──────── SELECTED PASSAGE ────────

I saw this “Perspective” piece in the New England Journal of Medicine … and I thought I recognized one of the authors’ names. Dr. Philip Landrigan is the Director of the Global Health program at Harvard’s School of Public Health; but he’s also the guy who (among others) fully documented the harm that lead was doing to kids’ health. His work led to the banning of lead paint, one of the most significant advances in public health in the 20th century. He also did epidemiological work on the aftermath of 9/11.
He’s one of the very top experts in children’s health. This guy’s words carry weight. And he makes exactly the same case that anti-gas activists are making in Weymouth, today:
But beneath this rosy narrative [of clean-burning gas] lies a more complex story. Gas is associated with health and environmental hazards and reduced social welfare at every stage of its life cycle.2 Fracking is linked to contamination of ground and surface water, air pollution, noise and light pollution, radiation releases, ecosystem damage, and earthquakes (see table). Transmission and storage of gas result in fires and explosions. The pipeline network is aging, inadequately maintained, and infrequently inspected. One or more pipeline explosions occur every year in the United States. In September 2018, a series of pipeline explosions in the Merrimack Valley in Massachusetts caused more than 80 fires and explosions, damaged 131 homes, forced the evacuation of 30,000 people, injured 25 people, including two firefighters, and killed an 18-year-old boy. Gas compressor stations emit toxic and carcinogenic chemicals such as benzene, 1,3-butadiene, and formaldehyde. Wells, pipelines, and compressor stations are disproportionately located in low-income, minority, and marginalized communities, where they may leak gas, generate noise, endanger health, and contribute to environmental injustice while producing no local benefits. Gas combustion generates oxides of nitrogen that increase asthma risk and aggravate chronic obstructive pulmonary disease.

──────── SOURCE MATERIAL ────────

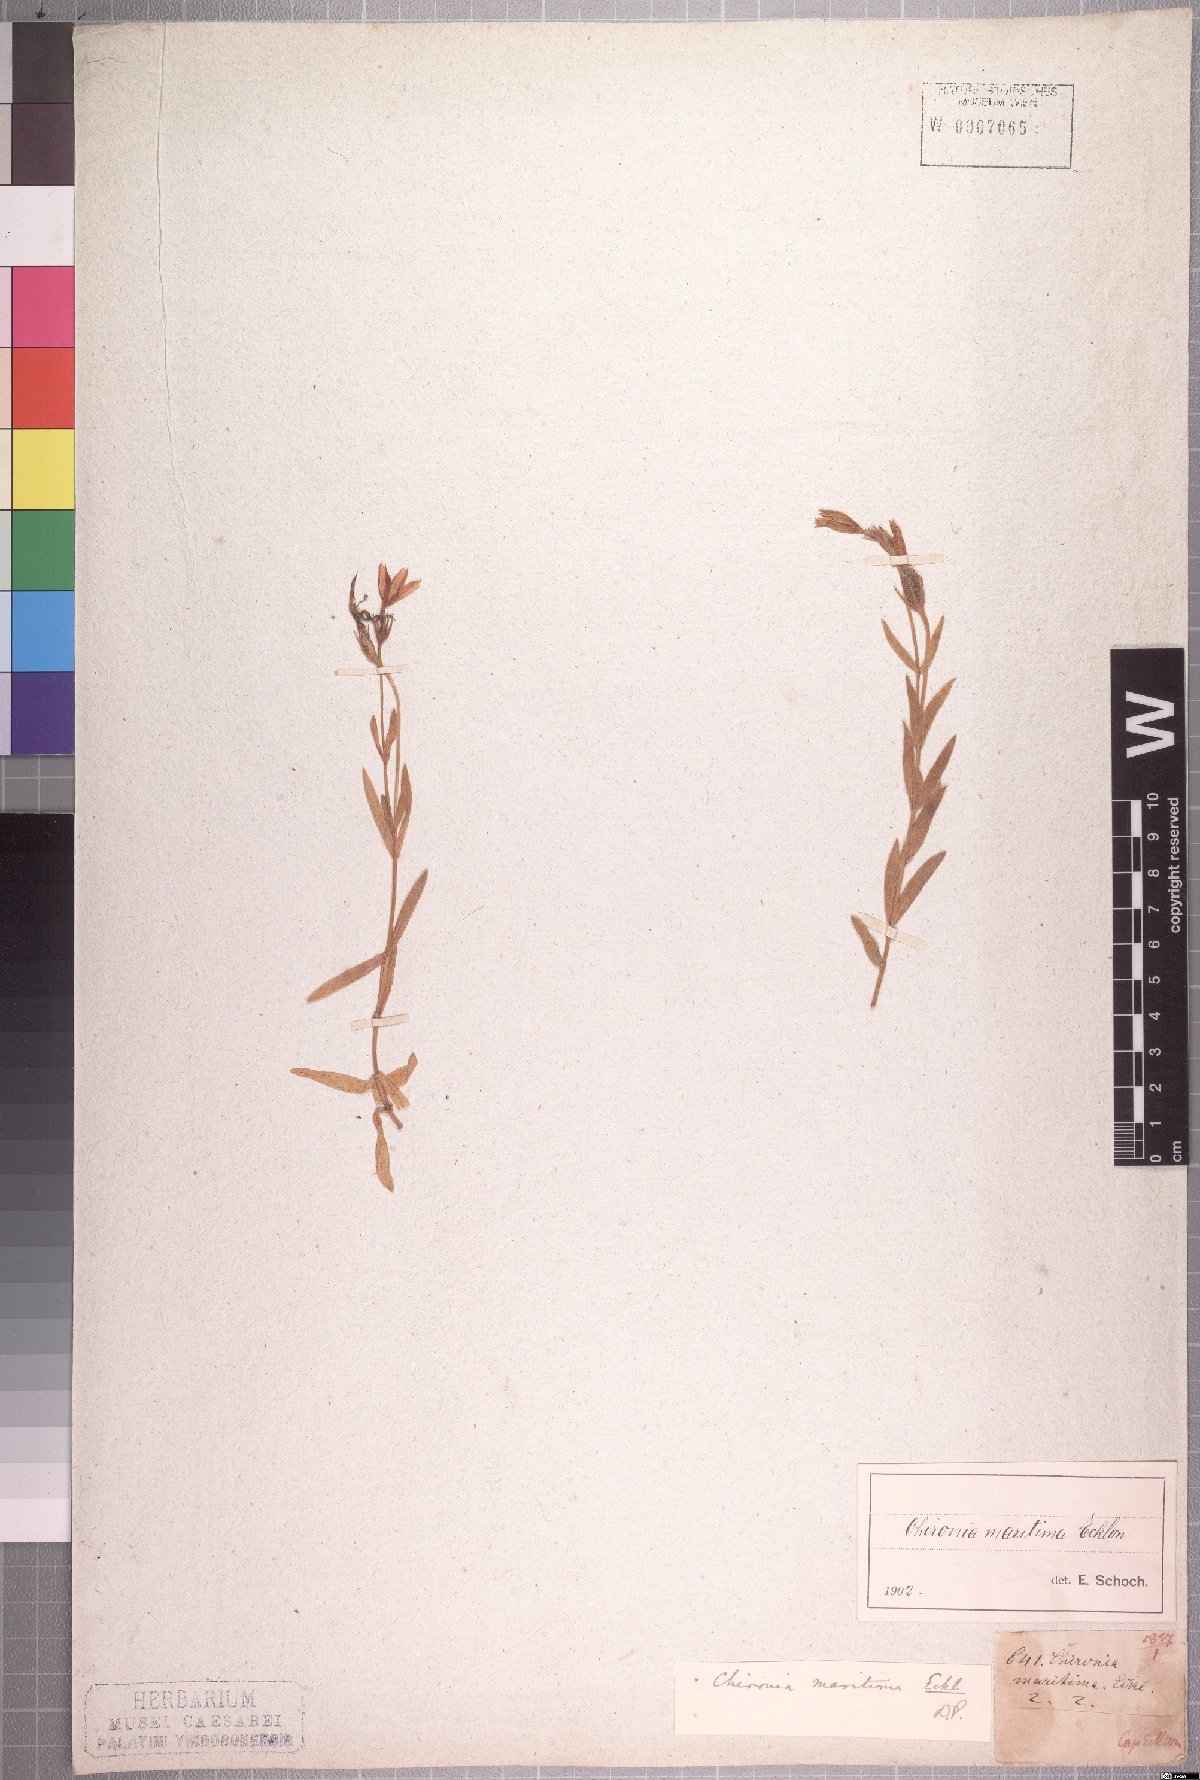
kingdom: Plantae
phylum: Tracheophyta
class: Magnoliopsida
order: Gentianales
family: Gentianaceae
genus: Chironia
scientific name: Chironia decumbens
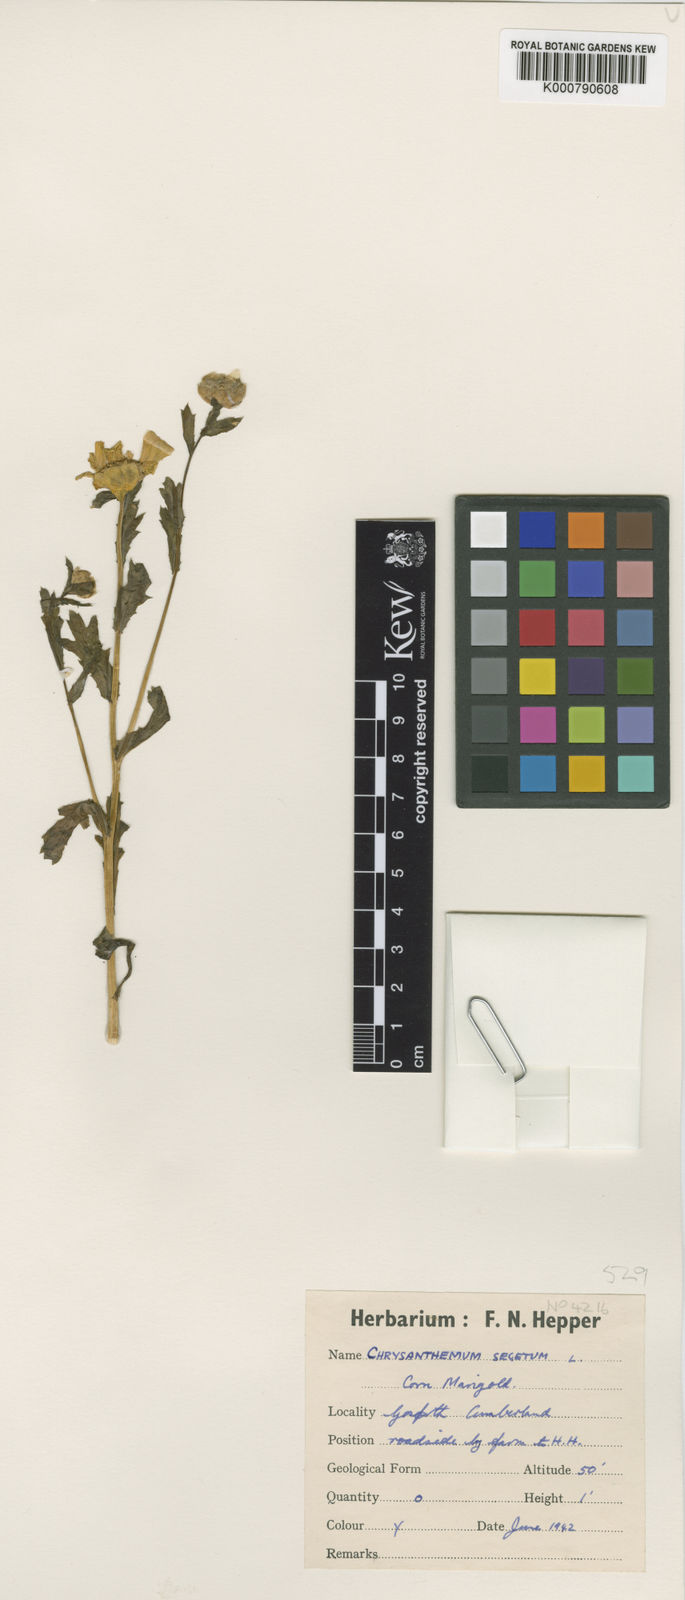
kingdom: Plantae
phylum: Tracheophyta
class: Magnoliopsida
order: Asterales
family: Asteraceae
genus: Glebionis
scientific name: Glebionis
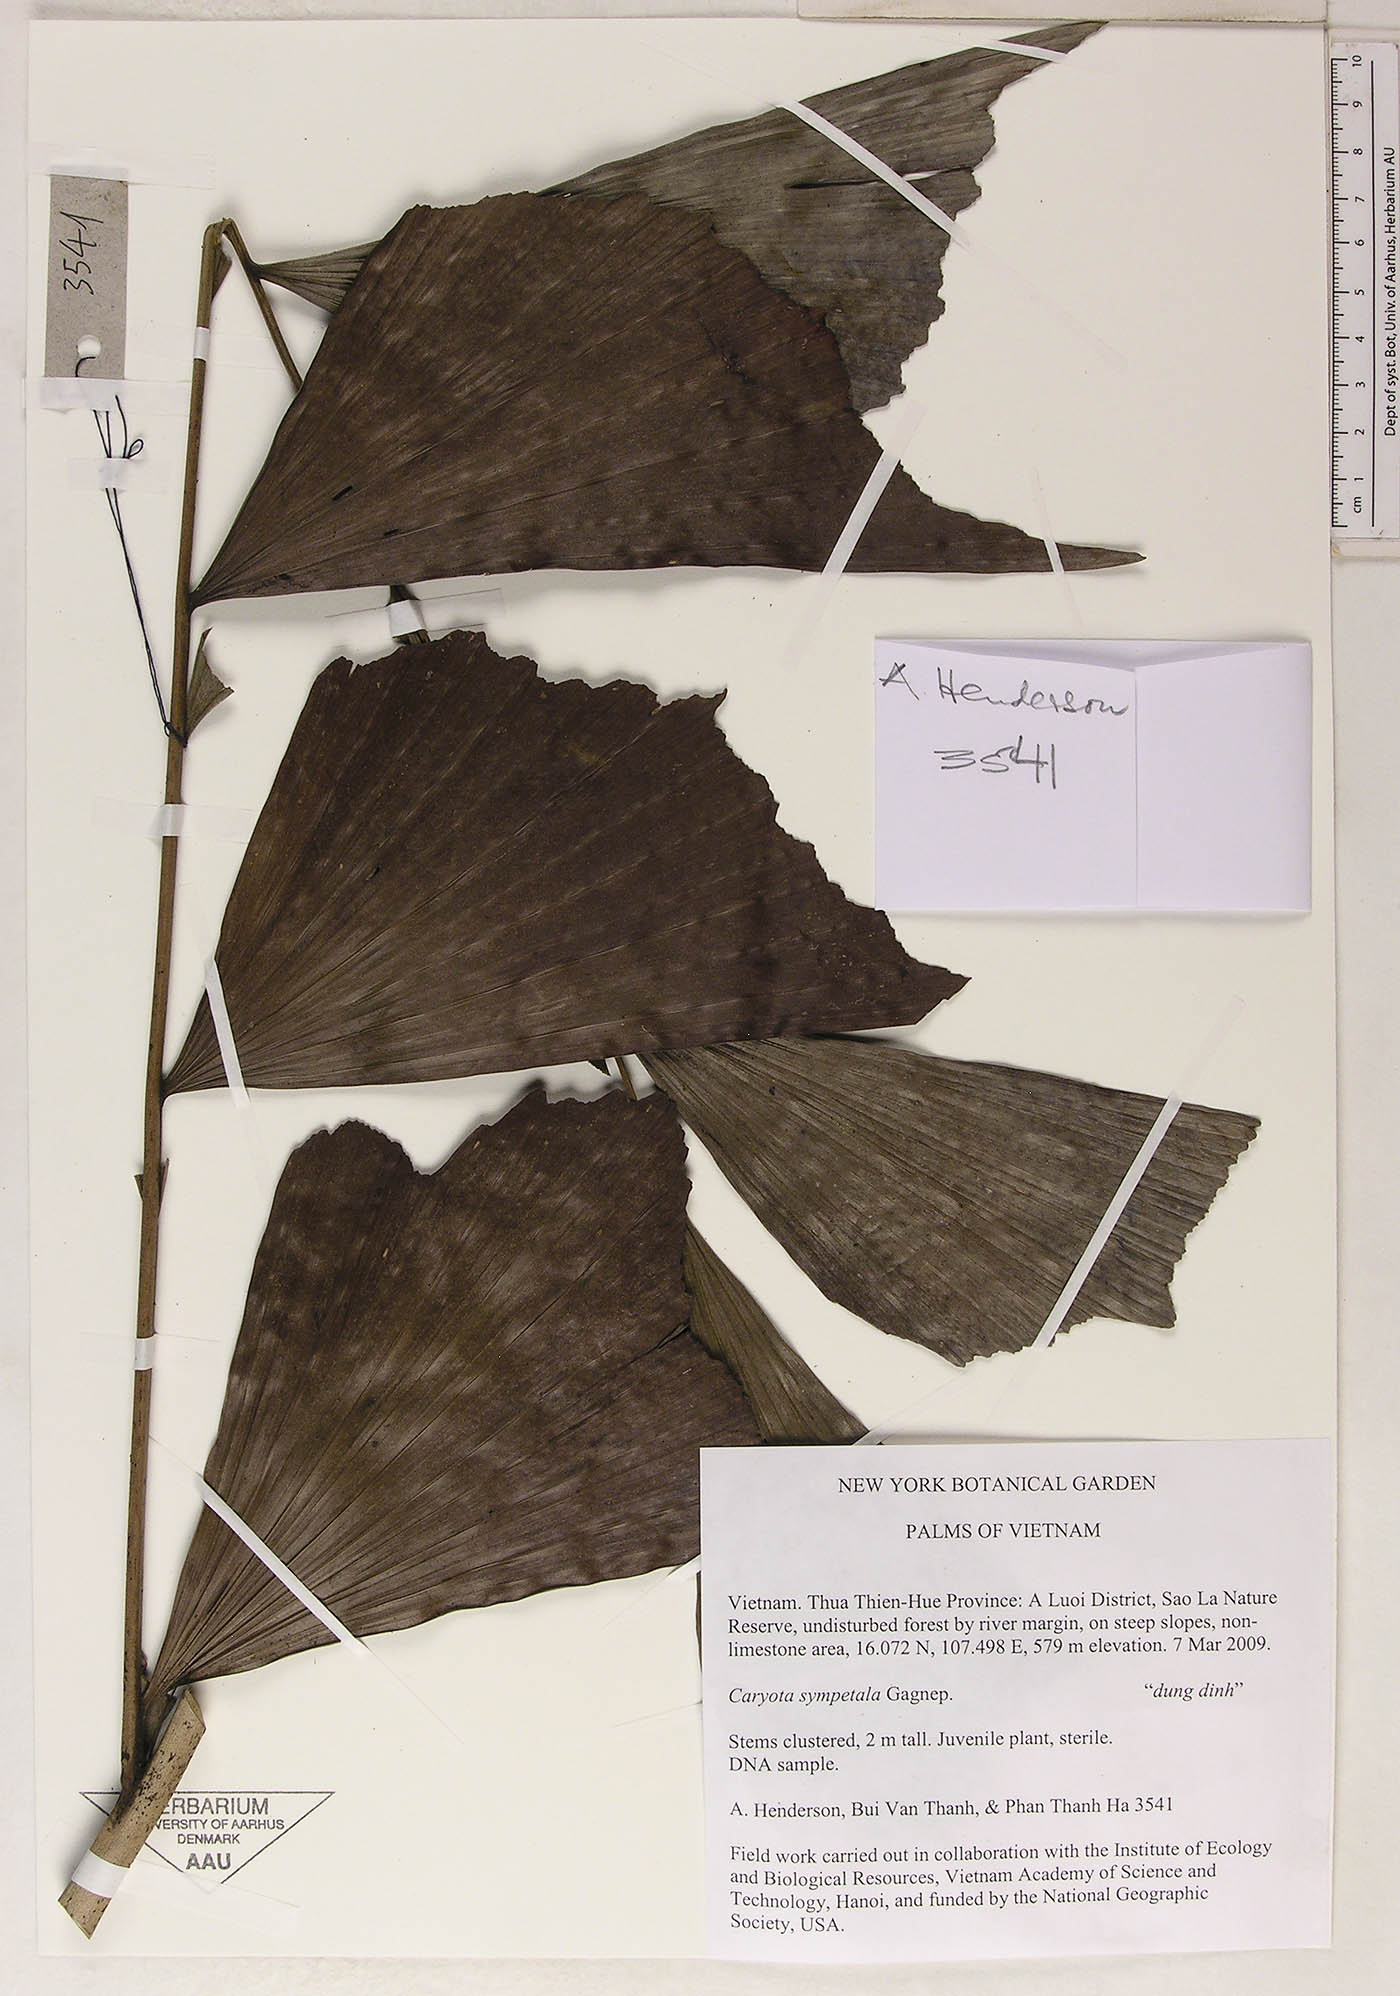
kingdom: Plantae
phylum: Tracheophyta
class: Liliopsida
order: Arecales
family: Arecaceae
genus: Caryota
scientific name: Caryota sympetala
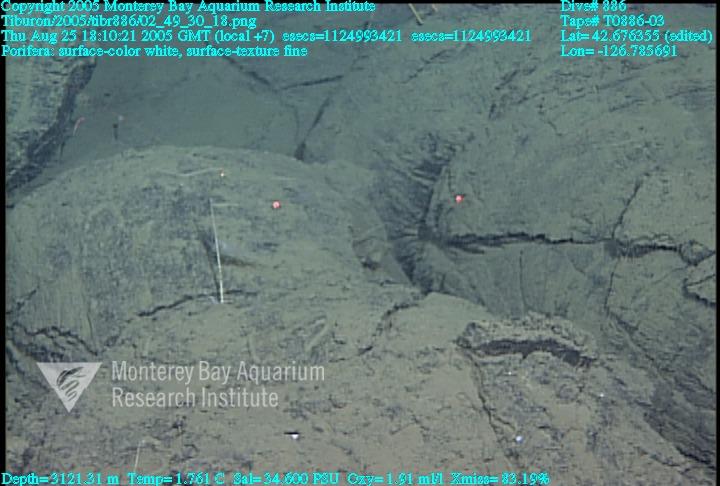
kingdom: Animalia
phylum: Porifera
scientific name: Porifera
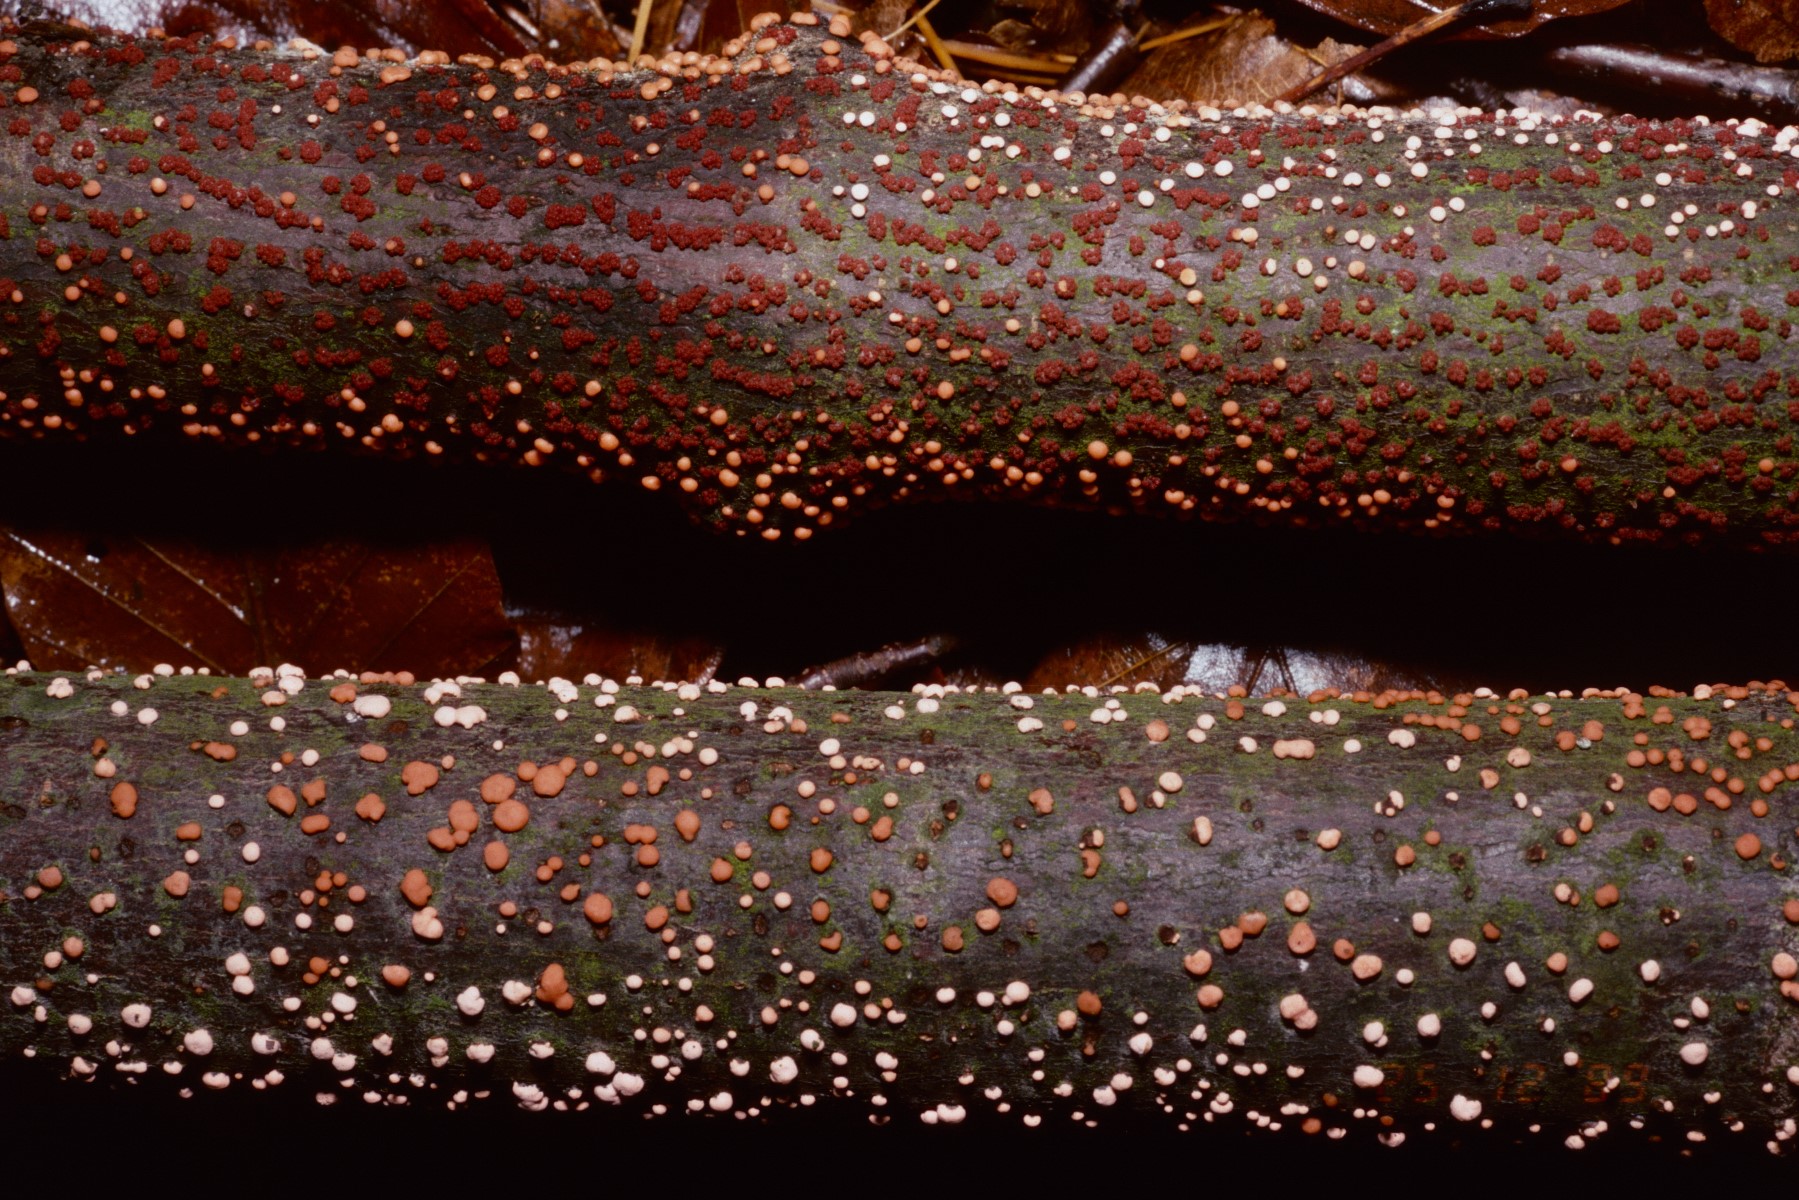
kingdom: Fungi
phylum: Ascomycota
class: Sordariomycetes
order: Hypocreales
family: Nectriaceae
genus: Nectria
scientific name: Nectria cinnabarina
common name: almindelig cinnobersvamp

────────

### [TASK TO CARRY OUT]
Could you continue the piece on the health hazards of natural gas, writing the next part after its final sentence?

### [THE ANSWER]
Compounding these hazards are the grave dangers that gas extraction and use pose to the global climate.3 Gas is a much more powerful driver of climate change than is generally recognized. As much as 4% of all gas produced by fracking is lost to leakage, and these releases appear to have contributed to recent sharp increases in atmospheric methane.4 Methane is a potent contributor to global warming, with a heat-trapping potential 30 times greater than that of carbon dioxide over a 100-year span and 85 times greater over a 20-year span. Gas burned in stoves and boilers additionally contributes to global warming by generating carbon dioxide. Together, this evidence suggests that the purported advantage of gas over coal and oil has been greatly overstated.
You may have even heard some of these arguments being made, ad nauseum, at this very site.
This should put Governor Baker’s consistent efforts to expand gas infrastructure into stark perspective. Baker, and most of the state’s thought leaders on energy policy, been egregiously wrong for years. We’ve been telling him so. People on the South Shore have been telling him so. He’s not listening. He won’t even meet with people who are trying to tell him the plain facts as they are.
Governor Baker can ignore ordinary people with their ordinary eyes and ears, telling him the facts in front of their faces. Maybe he can’t ignore one of the great heroes of public health. Maybe Dr. Landrigan, a local guy, can try to get an “audience” with the Governor.